All nurses know the challenge of handling family members, but none encounter people fretting over every cough to the same extent as a neonatal nurse.

Family Education

New parents know nothing. As a neonatal healthcare provider, this is a fact you will bump up against with surprising—even frustrating regularity. It is the neonatal nurse’s job to educate new parents or guardians about their child’s unique needs.

The challenges of recognizing a baby’s non-verbal cues in the healthcare setting only last a few days in most situations. For parents, it’s the new normal.

Sometimes, this instruction will involve practical things like breastfeeding. Other times, it may be skin-to-skin recommendations or even tips for soothing the child.

Neonatal Nurses Need to Be Prepared for the Worst

When most people think of maternity wards they imagine joyful moments. New humans entering the world. Families growing. That isn’t always what happens. About 21,000 babies are born stillborn in the United States every year.

Others may survive only a few short hours after birth. These situations are incredibly tragic and not something every person will be prepared to handle.

Tragedy is not necessarily a daily part of neonatal nursing. However, It will inevitably come up. Neonatal nurses must be able to handle it while providing support for the families that are impacted.

How to Become a Neonatal Nurse

To become a neonatal nurse you will first need to complete the same steps that anyone wishing to become an RN goes through.
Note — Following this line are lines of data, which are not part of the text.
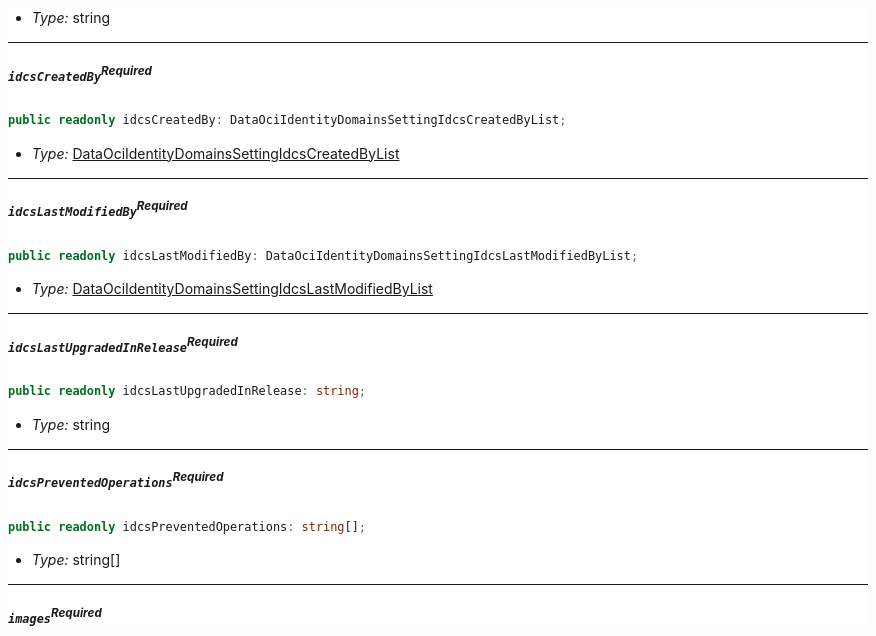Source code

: - *Type:* string

---

##### `idcsCreatedBy`<sup>Required</sup> <a name="idcsCreatedBy" id="rhizo-co-terraform-provider-oci.dataOciIdentityDomainsSetting.DataOciIdentityDomainsSetting.property.idcsCreatedBy"></a>

```typescript
public readonly idcsCreatedBy: DataOciIdentityDomainsSettingIdcsCreatedByList;
```

- *Type:* <a href="#rhizo-co-terraform-provider-oci.dataOciIdentityDomainsSetting.DataOciIdentityDomainsSettingIdcsCreatedByList">DataOciIdentityDomainsSettingIdcsCreatedByList</a>

---

##### `idcsLastModifiedBy`<sup>Required</sup> <a name="idcsLastModifiedBy" id="rhizo-co-terraform-provider-oci.dataOciIdentityDomainsSetting.DataOciIdentityDomainsSetting.property.idcsLastModifiedBy"></a>

```typescript
public readonly idcsLastModifiedBy: DataOciIdentityDomainsSettingIdcsLastModifiedByList;
```

- *Type:* <a href="#rhizo-co-terraform-provider-oci.dataOciIdentityDomainsSetting.DataOciIdentityDomainsSettingIdcsLastModifiedByList">DataOciIdentityDomainsSettingIdcsLastModifiedByList</a>

---

##### `idcsLastUpgradedInRelease`<sup>Required</sup> <a name="idcsLastUpgradedInRelease" id="rhizo-co-terraform-provider-oci.dataOciIdentityDomainsSetting.DataOciIdentityDomainsSetting.property.idcsLastUpgradedInRelease"></a>

```typescript
public readonly idcsLastUpgradedInRelease: string;
```

- *Type:* string

---

##### `idcsPreventedOperations`<sup>Required</sup> <a name="idcsPreventedOperations" id="rhizo-co-terraform-provider-oci.dataOciIdentityDomainsSetting.DataOciIdentityDomainsSetting.property.idcsPreventedOperations"></a>

```typescript
public readonly idcsPreventedOperations: string[];
```

- *Type:* string[]

---

##### `images`<sup>Required</sup> <a name="images" id="rhizo-co-terraform-provider-oci.dataOciIdentityDomainsSetting.DataOciIdentityDomainsSetting.property.images"></a>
This will involve enrolling in and completing a nursing education program.

Most nursing education programs take four years to complete and involve a combination of desk work and clinical rotations. These rotations will involve experience with neonatal care.
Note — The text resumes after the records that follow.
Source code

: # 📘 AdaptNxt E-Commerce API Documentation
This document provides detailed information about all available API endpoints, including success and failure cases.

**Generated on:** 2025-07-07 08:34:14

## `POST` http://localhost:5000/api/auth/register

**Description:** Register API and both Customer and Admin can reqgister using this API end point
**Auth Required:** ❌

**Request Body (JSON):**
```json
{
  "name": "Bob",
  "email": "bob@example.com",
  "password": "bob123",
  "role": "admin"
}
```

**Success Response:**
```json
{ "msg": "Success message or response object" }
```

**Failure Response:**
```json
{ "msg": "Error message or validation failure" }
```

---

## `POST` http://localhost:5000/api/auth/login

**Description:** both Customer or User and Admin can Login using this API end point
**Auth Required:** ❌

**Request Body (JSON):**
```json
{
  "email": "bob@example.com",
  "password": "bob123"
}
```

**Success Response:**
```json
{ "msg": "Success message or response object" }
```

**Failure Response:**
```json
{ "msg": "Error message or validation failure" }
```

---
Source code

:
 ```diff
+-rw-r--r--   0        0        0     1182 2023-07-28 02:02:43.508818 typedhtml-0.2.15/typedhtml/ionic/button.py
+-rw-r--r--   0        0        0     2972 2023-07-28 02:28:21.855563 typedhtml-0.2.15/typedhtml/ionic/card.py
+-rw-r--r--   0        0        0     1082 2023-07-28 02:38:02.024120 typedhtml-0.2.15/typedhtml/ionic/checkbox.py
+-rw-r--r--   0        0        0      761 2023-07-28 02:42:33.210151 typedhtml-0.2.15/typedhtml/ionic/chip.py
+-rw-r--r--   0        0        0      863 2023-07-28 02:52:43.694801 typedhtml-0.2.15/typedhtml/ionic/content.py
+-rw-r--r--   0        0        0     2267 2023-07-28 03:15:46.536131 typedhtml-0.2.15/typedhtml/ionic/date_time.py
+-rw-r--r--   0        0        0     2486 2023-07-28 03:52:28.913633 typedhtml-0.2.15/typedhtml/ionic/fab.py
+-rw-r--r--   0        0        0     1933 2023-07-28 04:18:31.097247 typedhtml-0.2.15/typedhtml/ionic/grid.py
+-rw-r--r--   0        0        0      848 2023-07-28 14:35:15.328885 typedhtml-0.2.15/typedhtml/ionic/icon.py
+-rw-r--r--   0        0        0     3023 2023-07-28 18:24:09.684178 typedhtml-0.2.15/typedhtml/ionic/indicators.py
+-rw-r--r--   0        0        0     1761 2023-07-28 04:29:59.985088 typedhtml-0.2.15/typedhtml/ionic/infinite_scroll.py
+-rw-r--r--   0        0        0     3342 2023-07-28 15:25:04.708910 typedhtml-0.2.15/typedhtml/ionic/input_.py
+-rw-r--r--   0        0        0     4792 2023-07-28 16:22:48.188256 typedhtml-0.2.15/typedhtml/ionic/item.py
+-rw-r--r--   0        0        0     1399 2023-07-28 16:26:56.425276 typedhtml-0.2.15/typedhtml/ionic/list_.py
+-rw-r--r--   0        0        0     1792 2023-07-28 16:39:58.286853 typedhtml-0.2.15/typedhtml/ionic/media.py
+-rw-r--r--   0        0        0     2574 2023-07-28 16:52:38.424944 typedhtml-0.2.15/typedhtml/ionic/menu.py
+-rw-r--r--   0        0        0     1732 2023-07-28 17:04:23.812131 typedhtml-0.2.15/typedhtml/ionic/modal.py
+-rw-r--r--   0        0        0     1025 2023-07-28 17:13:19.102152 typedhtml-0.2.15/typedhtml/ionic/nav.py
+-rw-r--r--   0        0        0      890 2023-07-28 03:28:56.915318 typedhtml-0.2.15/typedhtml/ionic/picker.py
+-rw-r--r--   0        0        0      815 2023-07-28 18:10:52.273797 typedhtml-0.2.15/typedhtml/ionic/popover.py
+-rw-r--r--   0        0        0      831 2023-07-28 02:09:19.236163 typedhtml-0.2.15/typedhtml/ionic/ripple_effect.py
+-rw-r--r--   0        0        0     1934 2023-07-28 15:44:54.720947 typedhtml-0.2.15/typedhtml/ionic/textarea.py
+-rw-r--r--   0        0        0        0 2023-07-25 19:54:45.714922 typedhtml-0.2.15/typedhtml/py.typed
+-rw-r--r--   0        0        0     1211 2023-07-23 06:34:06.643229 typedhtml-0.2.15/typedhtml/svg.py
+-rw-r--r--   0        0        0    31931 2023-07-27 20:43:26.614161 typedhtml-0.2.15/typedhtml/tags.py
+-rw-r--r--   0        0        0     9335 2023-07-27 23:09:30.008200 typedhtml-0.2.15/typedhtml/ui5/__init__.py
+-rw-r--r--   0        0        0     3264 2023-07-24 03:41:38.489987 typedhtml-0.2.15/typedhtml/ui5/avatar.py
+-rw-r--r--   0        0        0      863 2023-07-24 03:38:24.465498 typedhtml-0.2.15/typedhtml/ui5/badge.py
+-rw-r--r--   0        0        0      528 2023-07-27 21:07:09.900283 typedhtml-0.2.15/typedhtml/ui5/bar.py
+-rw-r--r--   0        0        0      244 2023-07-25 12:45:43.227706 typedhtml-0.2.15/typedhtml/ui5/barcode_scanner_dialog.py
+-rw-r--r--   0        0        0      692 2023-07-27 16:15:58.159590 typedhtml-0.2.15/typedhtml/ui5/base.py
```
Note that some nursing programs may allow for more flexibility in terms of completion timelines. This will depend on your previous experience, the options available at the school you are interested in, and your personal capacity.
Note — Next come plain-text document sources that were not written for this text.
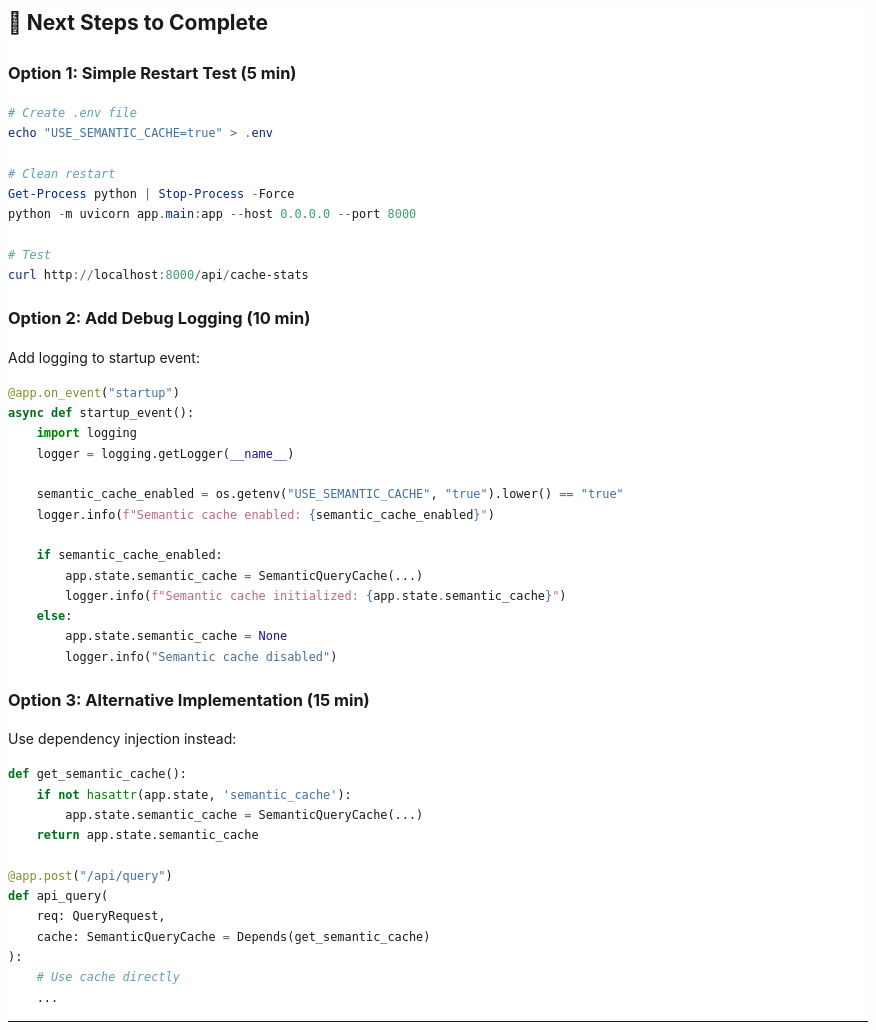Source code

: ## 🎯 Next Steps to Complete

### **Option 1: Simple Restart Test** (5 min)
```powershell
# Create .env file
echo "USE_SEMANTIC_CACHE=true" > .env

# Clean restart
Get-Process python | Stop-Process -Force
python -m uvicorn app.main:app --host 0.0.0.0 --port 8000

# Test
curl http://localhost:8000/api/cache-stats
```

### **Option 2: Add Debug Logging** (10 min)
Add logging to startup event:
```python
@app.on_event("startup")
async def startup_event():
    import logging
    logger = logging.getLogger(__name__)

    semantic_cache_enabled = os.getenv("USE_SEMANTIC_CACHE", "true").lower() == "true"
    logger.info(f"Semantic cache enabled: {semantic_cache_enabled}")

    if semantic_cache_enabled:
        app.state.semantic_cache = SemanticQueryCache(...)
        logger.info(f"Semantic cache initialized: {app.state.semantic_cache}")
    else:
        app.state.semantic_cache = None
        logger.info("Semantic cache disabled")
```

### **Option 3: Alternative Implementation** (15 min)
Use dependency injection instead:
```python
def get_semantic_cache():
    if not hasattr(app.state, 'semantic_cache'):
        app.state.semantic_cache = SemanticQueryCache(...)
    return app.state.semantic_cache

@app.post("/api/query")
def api_query(
    req: QueryRequest,
    cache: SemanticQueryCache = Depends(get_semantic_cache)
):
    # Use cache directly
    ...
```

---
Once you have completed all of your educational requirements, you will take the NCLEX—a large standardized test that all nurses must pass to become registered.

You’ll then need to get certified. This process is a little complicated. To become certified as a neonatal nurse, you first need to work for at least five years as an RN. You will need to have acquired a minimum of 1750 hours of experience working with critically ill neonatal patients over the last two years.

At least half of those hours will need to have come from the year before your certification application.

What About Neonatal Nurse Practitioners?

Graduate school is another route you can take to become certified/specialized in neonatal care. Nurse Practitioners receive a master’s degree with a specialized medical focus. This focus can range broadly, and encompass a large scope of different career paths.

Neonatal NPs have a little bit more professional discretion than RNs. Their degree empowers them to work with a scope of responsibilities more similar to those of a general practitioner.

How long it takes to become a nurse practitioner will vary slightly. A typical average is between 2-3 years. However, some universities may allow for “direct to hire,” degree programs. This accelerated course of study will allow qualifying students to get their graduate and undergraduate degrees in 4-5 years instead of the usual 7-8. These programs are pretty intense but they do qualify you to pursue high-paying, more advanced jobs quicker than would otherwise be possible.

Is Neonatal Nursing Right for You?

The idea of working with babies holds a natural appeal to many people. Who doesn’t swoon at the thought of a beautiful, healthy newborn? Unfortunately, this motivation—well-intended though it might be—can lead many people astray.

Neonatal nursing is hard work. The hours are long and certainly not always convenient. Working with new parents can be frustrating. And, like any medical situation, the possibility of things taking a tragic turn is always there.

To work effectively as a neonatal nurse, it is important to make sure you are prepared for all of these possibilities. Think the job is right for you? Start looking into online or in-person programs that will be a good fit.